> ITEM DA TAREFA 1
Reescreva as entradas do início até a linha que contém "Reading left to right, list", inclusive, trocando "chart" por "graph" e mantendo todo o resto igual. Deixe as imagens de fora da resposta.

> TEXTO EM ESTUDO
Lucila Lacreta, diretora técnica do Movimento Defenda São Paulo, lembrou durante o seminário que foram feitas várias audiências públicas nas subprefeituras, mas as discussões não alcançaram o cidadão comum. Segundo ela, a revisão deveria avaliar o que está funcionando e estabelecer regras para resolver o que se julgasse necessário. Entre os desafios a serem enfrentados, o fato de 45% do território paulistano ser área impermeabilizada, a insuficiência de parques – apenas pouco mais de 9km2 – e o aumento da frota individual de veículos. Na sua concepção, a política de uso e ocupação do solo não leva em consideração esse panorama, tampouco se preocupa com a questão das áreas de várzea e da hidrologia local. O resultado é o adensamento maciço, “principalmente através de operações urbanas, sem levar em conta solo, subsolo e áreas inundáveis”.
Para Lacreta, para alterar esse cenário, na revisão seria preciso reformular pontos como o da outorga onerosa. Por intermédio desse mecanismo existente no atual plano diretor, é possível pagar por um potencial de construção adicional, mediante a aquisição na bolsa de valores de certificados de depósito lançados pela Prefeitura. Com isso, o empreendedor pode ultrapassar o limite permitido no zoneamento. “Levando em conta a característica física da cidade, a forma de planejamento está inviabilizando-a e com isso tem havido perda de mobilidade. A construção tem atendido os interesses do mercado imobiliário. Essa é uma das ações estratégicas que gostaríamos que fosse revista”, enfatizou a diretora do Defenda São Paulo. Na sua ótica, o estoque de áreas adicionais está praticamente esgotado. Diante disso, “a Prefeitura poderia apresentar qual a estratégia de desenvolvimento de cada distrito. Essa questão deveria ser melhor definida”.
Crítica é feita ainda quanto à retirada de capítulos relativos à educação, emprego e cultura e de diretrizes sobre como ocupar as chamadas macroáreas de urbanização consolidada. “No plano diretor atual, está muito bem definido o que deve acontecer com cada região. Essa subdivisão foi suprimida, o que é um retrocesso absurdo, pois indica que pode se fazer o que quiser com o território.” Com a eliminação, deixa de se levar em conta peculiaridades de cada área, como da periférica e da de operações urbanas. Uniformização que Lacreta vê como problemática. “As diferenças têm que ser respeitadas, até para se saber onde é possível ou não fazer verticalização.”

> ITEM DA TAREFA 2
De acordo com o texto em estudo, que porcentagem do território paulistano é área impermeabilizada?

> ENTRADAS DA TAREFA
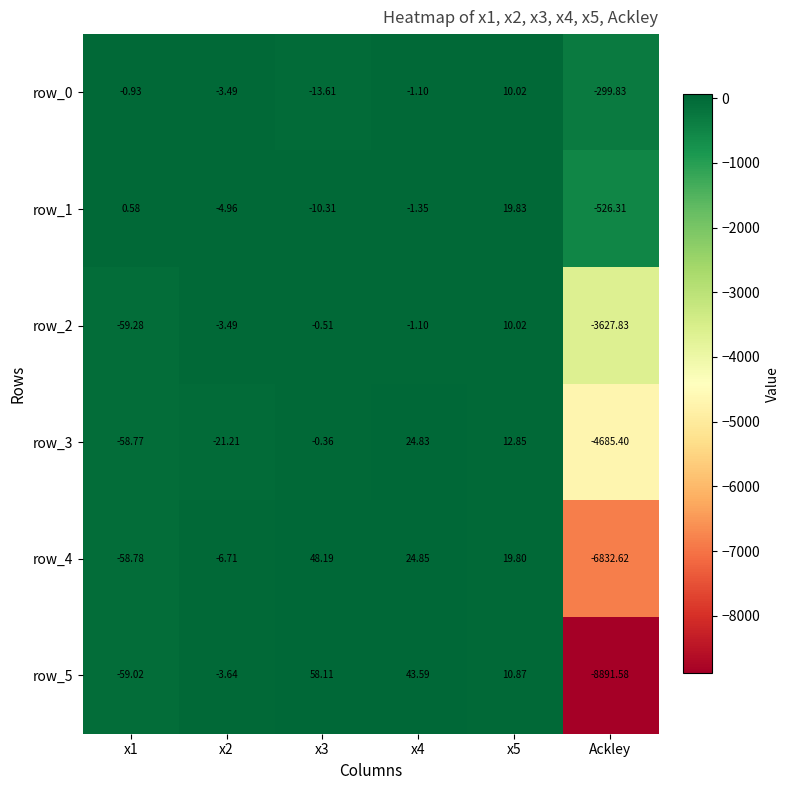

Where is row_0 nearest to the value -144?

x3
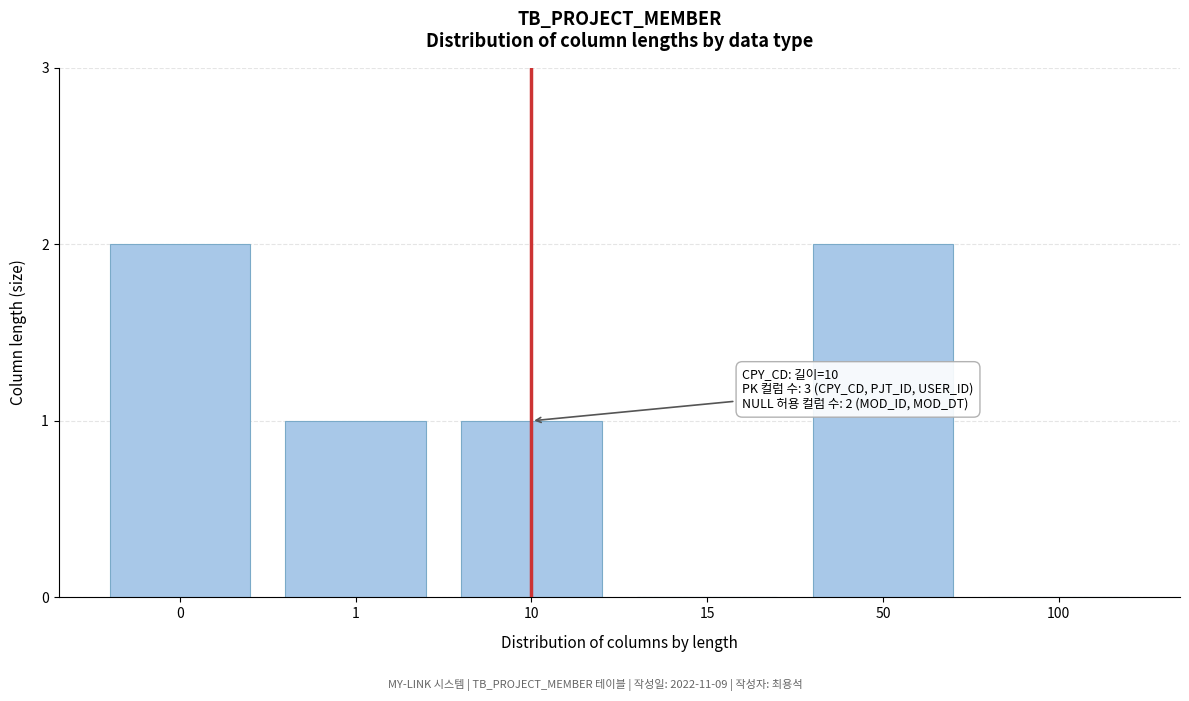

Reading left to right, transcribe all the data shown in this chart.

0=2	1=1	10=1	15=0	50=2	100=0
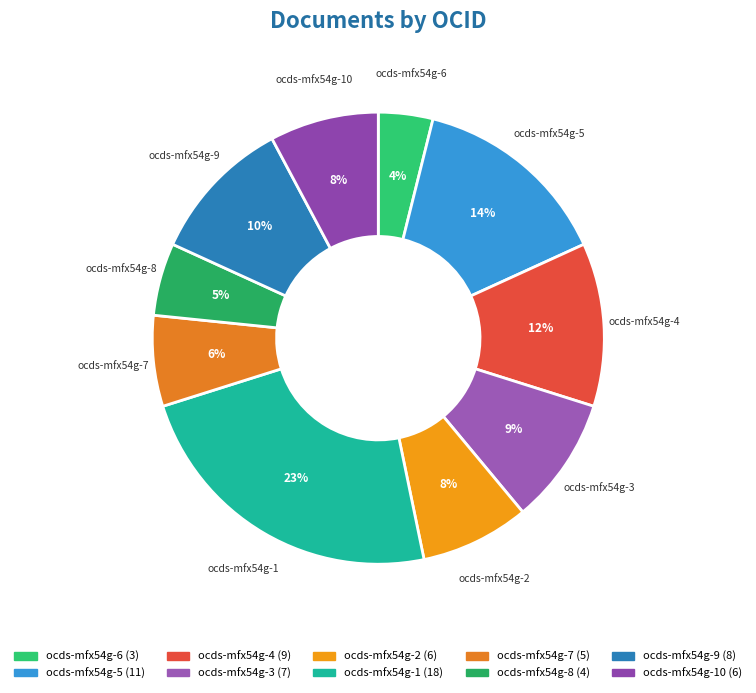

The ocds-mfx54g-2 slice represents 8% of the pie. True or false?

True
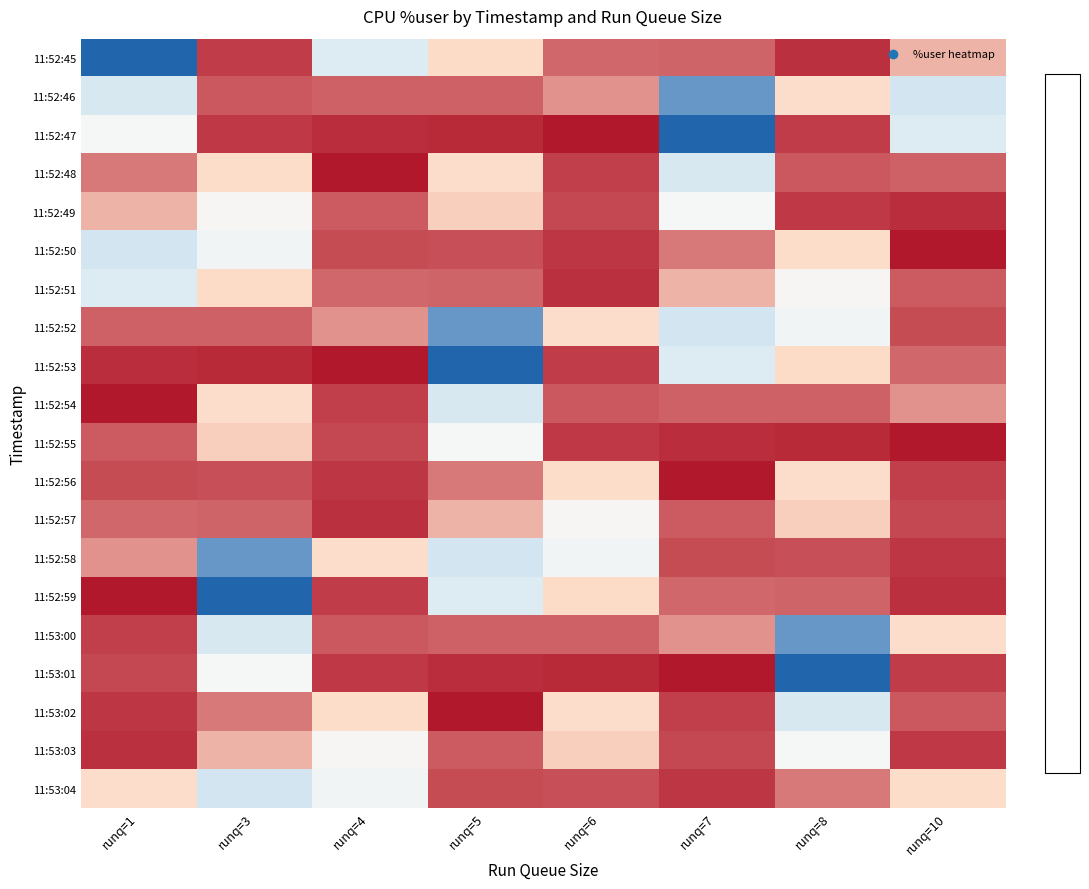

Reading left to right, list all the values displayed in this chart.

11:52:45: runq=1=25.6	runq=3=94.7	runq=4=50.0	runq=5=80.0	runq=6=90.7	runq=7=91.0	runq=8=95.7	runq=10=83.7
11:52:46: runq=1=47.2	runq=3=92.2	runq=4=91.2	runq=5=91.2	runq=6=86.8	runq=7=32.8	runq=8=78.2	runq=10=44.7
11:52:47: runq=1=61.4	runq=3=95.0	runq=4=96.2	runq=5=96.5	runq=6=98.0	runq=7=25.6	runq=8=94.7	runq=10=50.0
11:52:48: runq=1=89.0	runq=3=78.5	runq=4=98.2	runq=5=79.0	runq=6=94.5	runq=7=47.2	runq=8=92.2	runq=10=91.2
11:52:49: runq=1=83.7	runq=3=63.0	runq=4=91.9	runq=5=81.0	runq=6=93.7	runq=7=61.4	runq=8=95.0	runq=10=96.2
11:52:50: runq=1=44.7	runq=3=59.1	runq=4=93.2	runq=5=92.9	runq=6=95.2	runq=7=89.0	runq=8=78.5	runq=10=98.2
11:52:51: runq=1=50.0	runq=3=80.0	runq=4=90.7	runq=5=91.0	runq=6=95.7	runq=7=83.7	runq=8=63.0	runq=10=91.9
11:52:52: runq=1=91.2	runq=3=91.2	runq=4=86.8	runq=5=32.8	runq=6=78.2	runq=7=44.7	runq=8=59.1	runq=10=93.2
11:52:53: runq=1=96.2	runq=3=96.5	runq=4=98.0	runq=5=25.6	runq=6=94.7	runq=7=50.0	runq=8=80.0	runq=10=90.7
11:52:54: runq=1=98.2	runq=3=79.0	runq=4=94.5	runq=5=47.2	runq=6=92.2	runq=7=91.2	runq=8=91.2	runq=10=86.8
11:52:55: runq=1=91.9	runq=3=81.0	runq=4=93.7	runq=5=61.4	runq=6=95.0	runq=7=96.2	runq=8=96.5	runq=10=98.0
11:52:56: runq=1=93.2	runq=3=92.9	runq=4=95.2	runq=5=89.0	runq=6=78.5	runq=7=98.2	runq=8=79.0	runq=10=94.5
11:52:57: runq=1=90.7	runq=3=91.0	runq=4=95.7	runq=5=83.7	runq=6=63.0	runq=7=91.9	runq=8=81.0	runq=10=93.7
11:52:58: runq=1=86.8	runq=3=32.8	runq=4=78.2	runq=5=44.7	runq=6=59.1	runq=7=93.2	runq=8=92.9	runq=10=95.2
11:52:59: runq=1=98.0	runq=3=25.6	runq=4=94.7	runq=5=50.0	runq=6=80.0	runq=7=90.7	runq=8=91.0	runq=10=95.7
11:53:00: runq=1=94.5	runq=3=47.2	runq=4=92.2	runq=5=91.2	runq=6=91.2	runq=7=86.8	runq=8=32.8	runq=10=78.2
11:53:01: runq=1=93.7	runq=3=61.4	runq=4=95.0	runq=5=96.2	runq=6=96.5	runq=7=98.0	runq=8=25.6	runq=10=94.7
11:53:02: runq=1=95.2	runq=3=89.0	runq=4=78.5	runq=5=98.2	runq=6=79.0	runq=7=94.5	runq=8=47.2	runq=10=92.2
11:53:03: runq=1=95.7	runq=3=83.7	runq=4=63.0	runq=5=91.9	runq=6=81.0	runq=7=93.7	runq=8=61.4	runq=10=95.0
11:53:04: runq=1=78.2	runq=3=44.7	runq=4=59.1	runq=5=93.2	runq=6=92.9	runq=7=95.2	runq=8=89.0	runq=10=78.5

> RESPOSTA ESCRITA 1
Where is row_0 nearest to the value -144?

x3

Reading left to right, transcribe all the data shown in this graph.

0=2	1=1	10=1	15=0	50=2	100=0

The ocds-mfx54g-2 slice represents 8% of the pie. True or false?

True

Reading left to right, list all the values displayed in this graph.

> RESPOSTA ESCRITA 2
45% do território paulistano é área impermeabilizada.